I will resume my bike commute this week, since I have now obtained a totally bombproof cycling jacket. Last week while riding in the rain I got totally soaked on the way home. A local company called Showerspass makes this jacket. They even make a jacket that they call the “Portland”. With a name like that I had better stay dry. I had three choices for colors:
1. Ninja Black – Looks cool off the bike, but cars can’t see you and I end up with two broken arms…….again
2. Florescent construction worker yellow – Cars can see you, but if you wear this thing anywhere but on a commute then everyone who sees you will look at you and think – “bike dork”.
3. Jeff D Blue – As the name suggests, I went with this one.
My wife sent me this funny photo she snapped while walking by a shop in West Los Angeles this week. A magnet set titled “Grow up to be gay – No. 32 Hairdresser”. We had a pretty good laugh over that one. Two young boys are on the cover. You get scissor and comb magnets.
Tribe Hair Studio was featured in a Russian hair magazine this past month. They gave us a nice photo spread and wrote a story about the salon design. They found us since we won the 2009 North American Hairstyling Award (NAHA) for best salon design. It looks nice, but we will have to get a translator to read it.
And finally…….Google sent me a letter stating “Jeff Davidson Hair – is a favorite place on Google”. Thank you Google I will hold onto the precious shares in your company and I will refuse to sell them until you take over the world.






Posted by admin on December 8, 2009 – 1:31 pm
This morning I woke up and I put on the following: long underwear, jeans, wind pants, thermal base layer, fleece jacket, cycing jacket, reflective vest, gloves, wool socks, balaclava, helmet. I dusted off my bike and made my commute in 17 degree weather. With wind chill, this is similar to riding straight through the frozen gates of hell. A perverse part of me really enjoyed the ride. Overcoming physical challenges makes a person sharp. This morning’s ride has turned me into a Ginsu.
I would like to thank everyone who voted for Tribe Hair Studio on Citysearch.com. For 2009 we won for best blowout and hair extensions. We were runner up for best salon, best haircut, and best highlights. I would also like to thank all of my clients who have taken the time to write reviews for me on Citysearch and Yelp. Your positive comments have helped bring me enough new business that I will continue to call Portland my new home.

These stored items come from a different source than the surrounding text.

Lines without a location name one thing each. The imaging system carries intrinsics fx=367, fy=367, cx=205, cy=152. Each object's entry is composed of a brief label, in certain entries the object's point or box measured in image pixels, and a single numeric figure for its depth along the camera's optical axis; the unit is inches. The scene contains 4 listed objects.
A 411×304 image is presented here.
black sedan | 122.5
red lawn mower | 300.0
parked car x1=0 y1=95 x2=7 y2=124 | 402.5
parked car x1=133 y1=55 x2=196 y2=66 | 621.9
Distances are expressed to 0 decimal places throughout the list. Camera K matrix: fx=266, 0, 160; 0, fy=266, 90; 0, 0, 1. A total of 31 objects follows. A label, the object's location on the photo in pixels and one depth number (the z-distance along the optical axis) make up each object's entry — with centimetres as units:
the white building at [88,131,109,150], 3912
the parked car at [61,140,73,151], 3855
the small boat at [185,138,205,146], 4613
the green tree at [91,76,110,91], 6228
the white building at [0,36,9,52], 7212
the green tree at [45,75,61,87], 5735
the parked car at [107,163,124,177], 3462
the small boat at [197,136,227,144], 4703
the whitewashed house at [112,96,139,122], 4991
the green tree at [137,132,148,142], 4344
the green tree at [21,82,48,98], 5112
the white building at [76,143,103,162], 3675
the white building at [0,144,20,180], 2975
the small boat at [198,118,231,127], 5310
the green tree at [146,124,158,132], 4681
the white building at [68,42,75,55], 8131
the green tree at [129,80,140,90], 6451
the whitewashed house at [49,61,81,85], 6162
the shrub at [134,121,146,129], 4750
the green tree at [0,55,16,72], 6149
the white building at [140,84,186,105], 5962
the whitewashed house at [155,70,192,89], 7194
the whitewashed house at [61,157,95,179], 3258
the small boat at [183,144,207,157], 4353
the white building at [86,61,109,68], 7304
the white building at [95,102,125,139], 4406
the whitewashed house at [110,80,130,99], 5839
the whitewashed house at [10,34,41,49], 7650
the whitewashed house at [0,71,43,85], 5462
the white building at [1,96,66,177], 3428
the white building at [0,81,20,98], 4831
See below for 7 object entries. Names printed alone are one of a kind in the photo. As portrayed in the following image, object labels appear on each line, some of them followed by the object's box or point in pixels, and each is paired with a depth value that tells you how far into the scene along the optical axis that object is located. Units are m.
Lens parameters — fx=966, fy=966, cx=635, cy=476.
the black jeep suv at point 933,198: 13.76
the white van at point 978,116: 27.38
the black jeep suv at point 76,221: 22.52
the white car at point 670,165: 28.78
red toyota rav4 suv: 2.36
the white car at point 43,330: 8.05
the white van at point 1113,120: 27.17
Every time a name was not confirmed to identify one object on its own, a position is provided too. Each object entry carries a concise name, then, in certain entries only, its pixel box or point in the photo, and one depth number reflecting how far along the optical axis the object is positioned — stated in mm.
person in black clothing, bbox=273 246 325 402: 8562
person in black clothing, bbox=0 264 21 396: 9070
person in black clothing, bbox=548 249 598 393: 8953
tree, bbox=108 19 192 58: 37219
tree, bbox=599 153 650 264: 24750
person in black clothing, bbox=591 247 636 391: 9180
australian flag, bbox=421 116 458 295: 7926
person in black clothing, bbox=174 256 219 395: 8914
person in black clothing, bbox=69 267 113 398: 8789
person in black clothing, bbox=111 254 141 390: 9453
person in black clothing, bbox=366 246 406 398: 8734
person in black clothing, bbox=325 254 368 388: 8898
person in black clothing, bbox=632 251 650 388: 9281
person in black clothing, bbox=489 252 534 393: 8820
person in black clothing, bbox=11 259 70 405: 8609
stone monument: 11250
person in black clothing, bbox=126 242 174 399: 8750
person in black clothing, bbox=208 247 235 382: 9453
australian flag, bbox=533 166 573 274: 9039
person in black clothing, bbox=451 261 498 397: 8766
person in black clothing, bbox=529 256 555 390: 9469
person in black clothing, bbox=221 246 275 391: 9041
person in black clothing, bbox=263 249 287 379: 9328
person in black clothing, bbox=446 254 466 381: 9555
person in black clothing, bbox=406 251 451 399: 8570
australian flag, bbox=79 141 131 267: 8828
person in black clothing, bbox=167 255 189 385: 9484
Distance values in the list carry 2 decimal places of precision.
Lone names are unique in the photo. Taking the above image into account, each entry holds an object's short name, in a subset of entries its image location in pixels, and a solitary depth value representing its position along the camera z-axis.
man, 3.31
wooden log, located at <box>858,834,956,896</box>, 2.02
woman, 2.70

A few weeks back Tribe Hair Studio hosted a promotional marketing event we called “blowout/go out.” Several new clients came into Tribe on a Saturday night for complimentary blowouts and champagne. From there, we unleashed them into downtown armed with a fist full of business cards. I styled the beautiful brunette in the photo below.
This Winter, I have also been doing several Keratin hair treatments. This process totally eliminates frizz for three months. If you would like to experience three months of wash and go hair, please contact me for a Keratin consultation. You can see the before and after shot on my latest client (below). She came to me with a virgin head of frizzy hair. I gave her a soft natural highlighted blonde color. I then gave her a Keratin treatment. She was thrilled with the transformation. After washing her hair for the first time she will be left with a soft wave.
Have a Merry Christmas. If you find that the stress of all the shopping and planning starts to get too much, I would encorage you to stop, take a deep breath, and check out this nice photo (below) of Milo sitting on skinny Santa’s lap. There you go……nice……I bet you feel better already.